▶ _What to do_:
Copy everything in the passage on the Fitz below, from "2 - The design" down to "nor the captain.", word for word.

▶ _Source_:
## Begin
1 - The ground upon which the choice Great Lakes Engineering Works slipway was built was very swampy, even though it had been built up and continuously flattened over and over - this led to the concrete and steel flexing along certain areas and providing an overall uneven building surface. A ship the size of the Fitz had never been built by the yard nor in that manner before, and she was built during a time "eyeball engineering" saw the most widespread application. That is, the Fitz's keel and hull overall were somewhat deformed from the get-go, meaning the hull wouldn't disperse stresses evenly and key fracture points would occur over time. This has been observed in numerous other similarly-built vessels over time, which are known to form seemingly random "stress cracks". This is part of the reason why.


2 - The design lacked any transverse watertight bulkheads, with the ship only having screen bulkheads. Due to the massive, mostly empty hull and without the reinforcement of lateral bulkheads throughout the length of hull, the Fitz was more prone to flexing and twisting in big seas and would flex and twist further than a vessel that had proper transverse bulkheads installed throughout the hull. This flexing and twisting of the steel not only put excess strain onto the hull and caused faster wear and stress cracking, but it also slightly warped the steel over time. One of the listed repairs needed once the Fitz would be in dry dock (scheduled some short time after her final voyage would begin) was an overhaul including hatch cover replacements. In some areas, the steel was so warped that the hatch covers couldn't be sealed completely. This is not on the crew nor the captain.

3 - A key inspection from local welders noted the Fitz had earned a few stress cracks during her career which had been repaired over time - it's not the fact they were improperly repaired but moreso the fact these stress fractures occurred at all, indicating the steel wasn't holding up very well with the design loads the ship was being given during her trips. On top of this, in a few cases, her pilothouse windows would bust due to the warping of the steel frame in that part of the ship, and new windows had to be installed with frames re-welded. This was a further indication of just how much punishment the ship was weathering.

4 - At the last unloading before her final cargo loading (River Rouge, Zug Island) the crane lifting the taconite pellets out of the Fitz's holds snagged on 20 feet of steel plating sealing the ballast tank from the hold. While dock workers reportedly offered to weld it back over, they claimed McSorely refused, saying they were on a tight schedule and would have the repair done once the ship was later in dry dock. This is well before McSorely knew about the storm - had he known at this point, he most likely would have accepted the assistance.
## End
▶ _Extracted data_:
## Begin
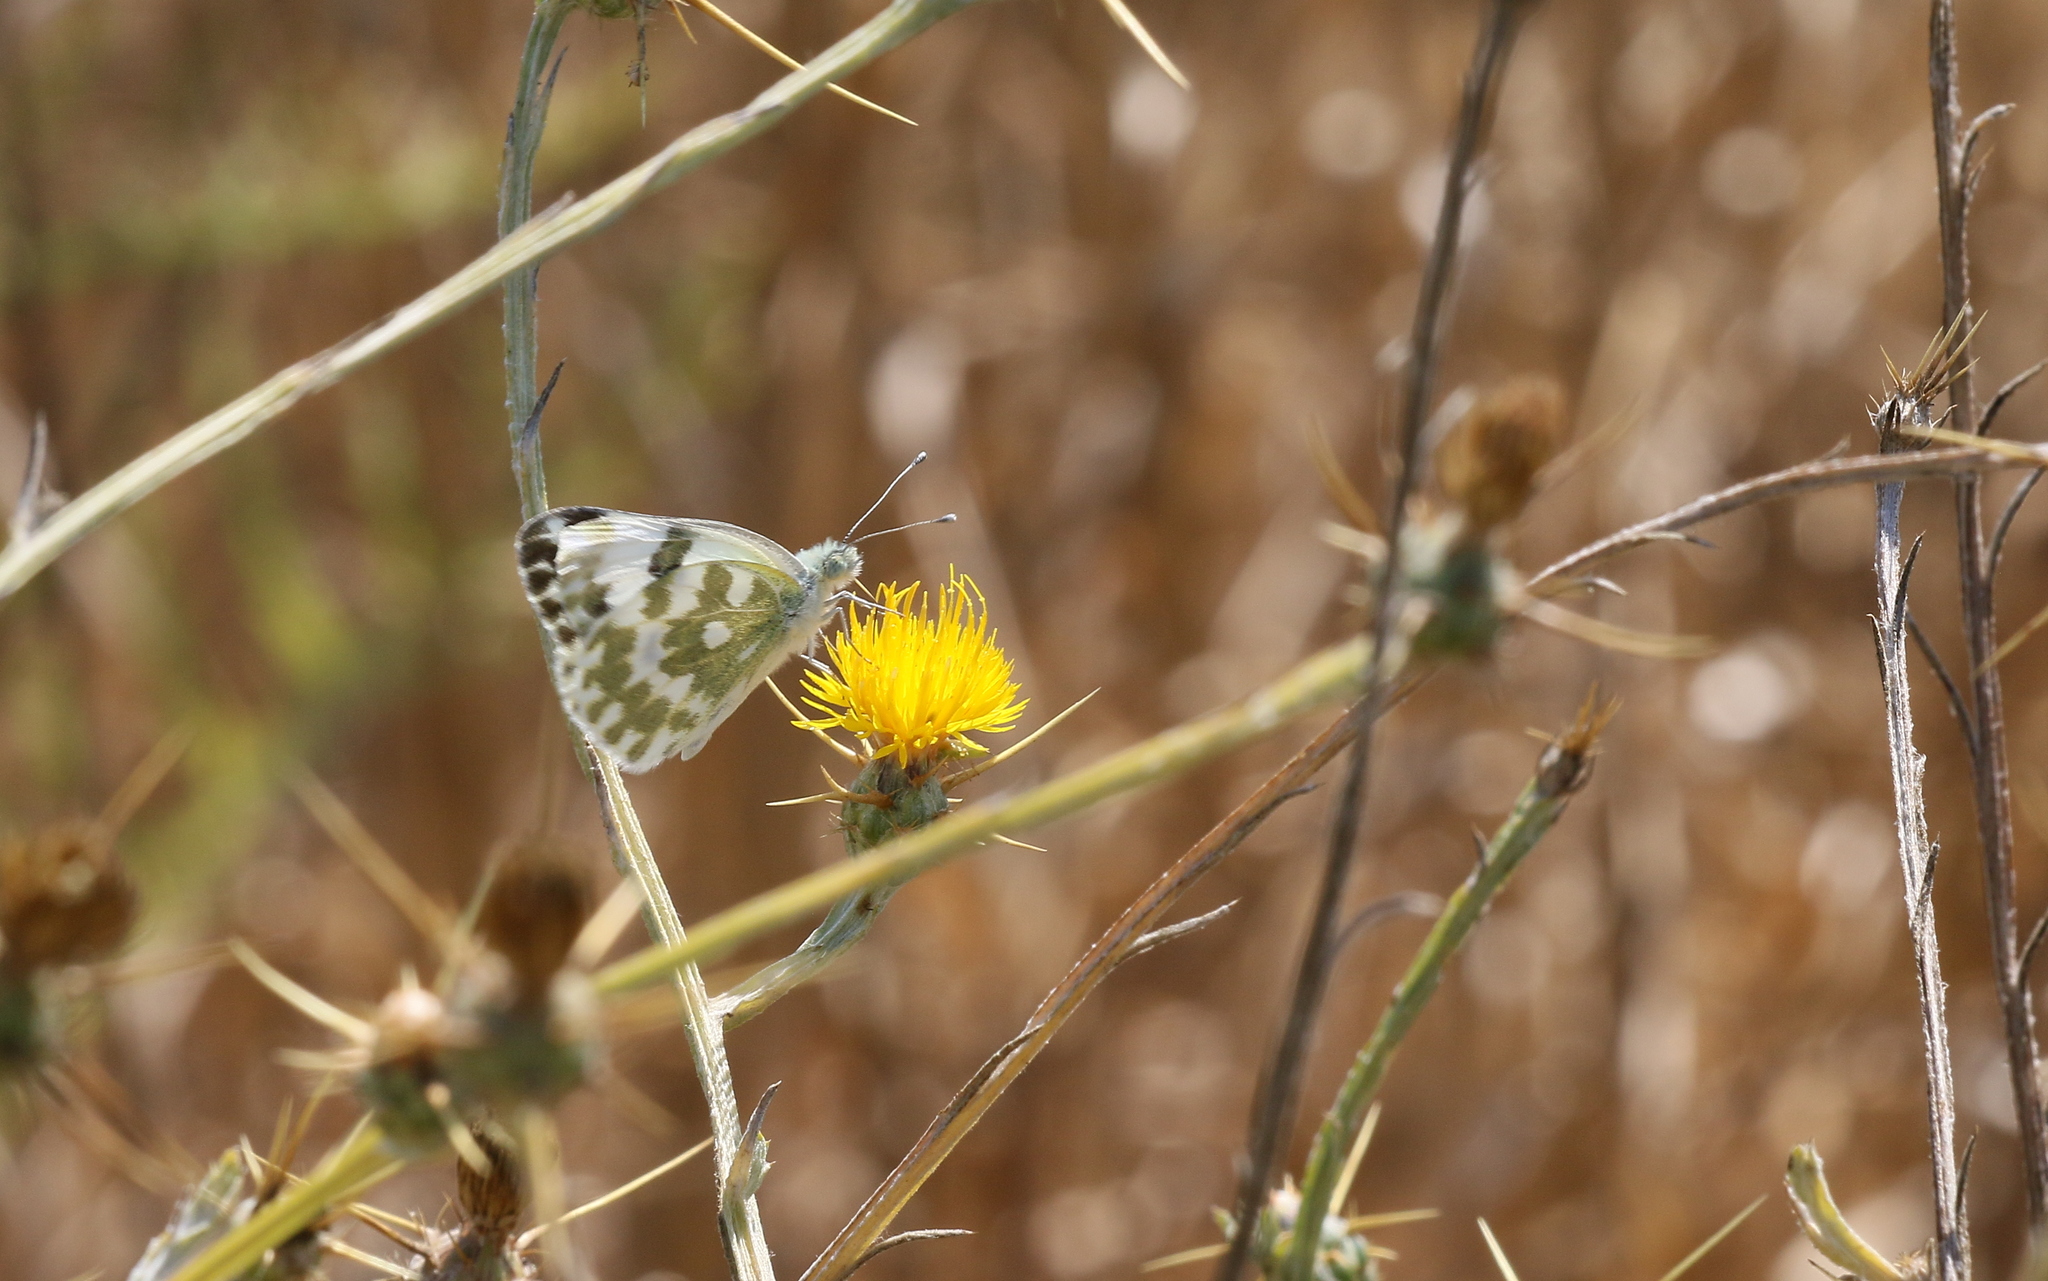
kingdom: Animalia
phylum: Arthropoda
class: Insecta
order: Lepidoptera
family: Pieridae
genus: Pontia
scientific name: Pontia edusa
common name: Eastern bath white
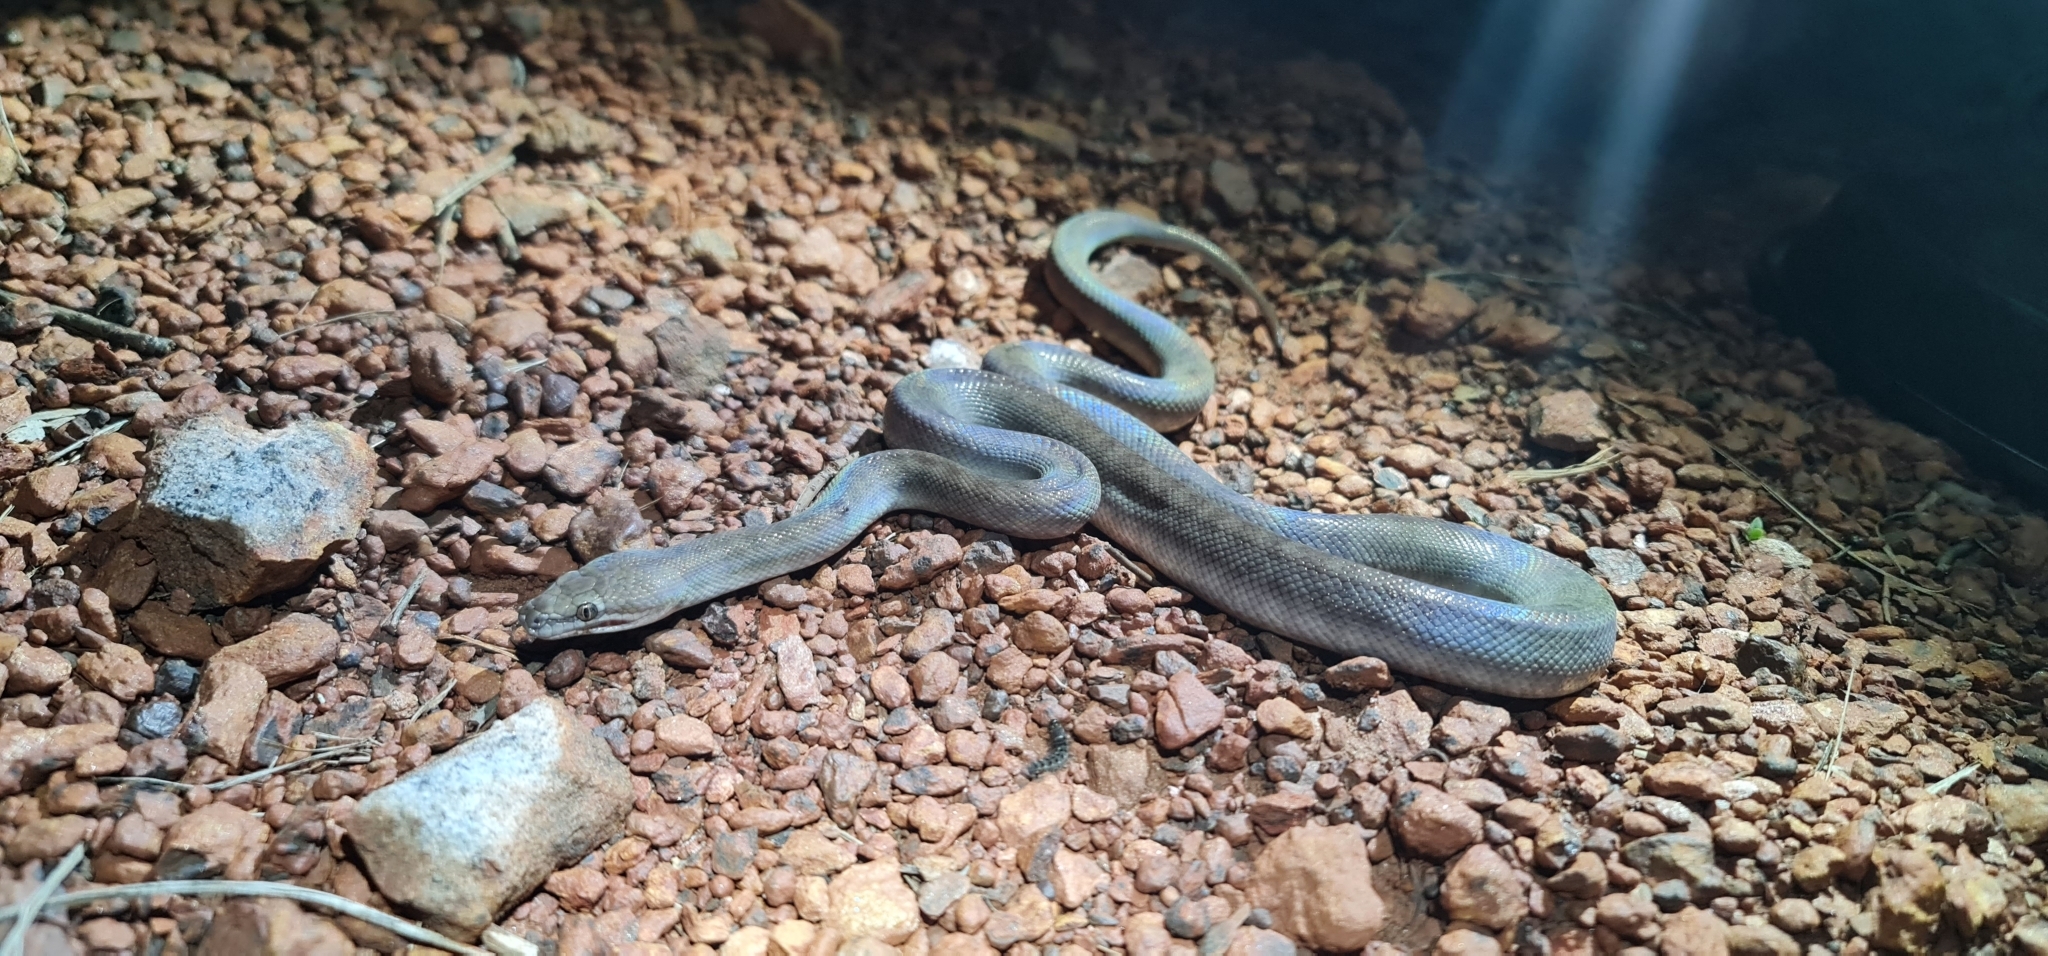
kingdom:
## End
▶ _Written solution_:
2 - The design lacked any transverse watertight bulkheads, with the ship only having screen bulkheads. Due to the massive, mostly empty hull and without the reinforcement of lateral bulkheads throughout the length of hull, the Fitz was more prone to flexing and twisting in big seas and would flex and twist further than a vessel that had proper transverse bulkheads installed throughout the hull. This flexing and twisting of the steel not only put excess strain onto the hull and caused faster wear and stress cracking, but it also slightly warped the steel over time. One of the listed repairs needed once the Fitz would be in dry dock (scheduled some short time after her final voyage would begin) was an overhaul including hatch cover replacements. In some areas, the steel was so warped that the hatch covers couldn't be sealed completely. This is not on the crew nor the captain.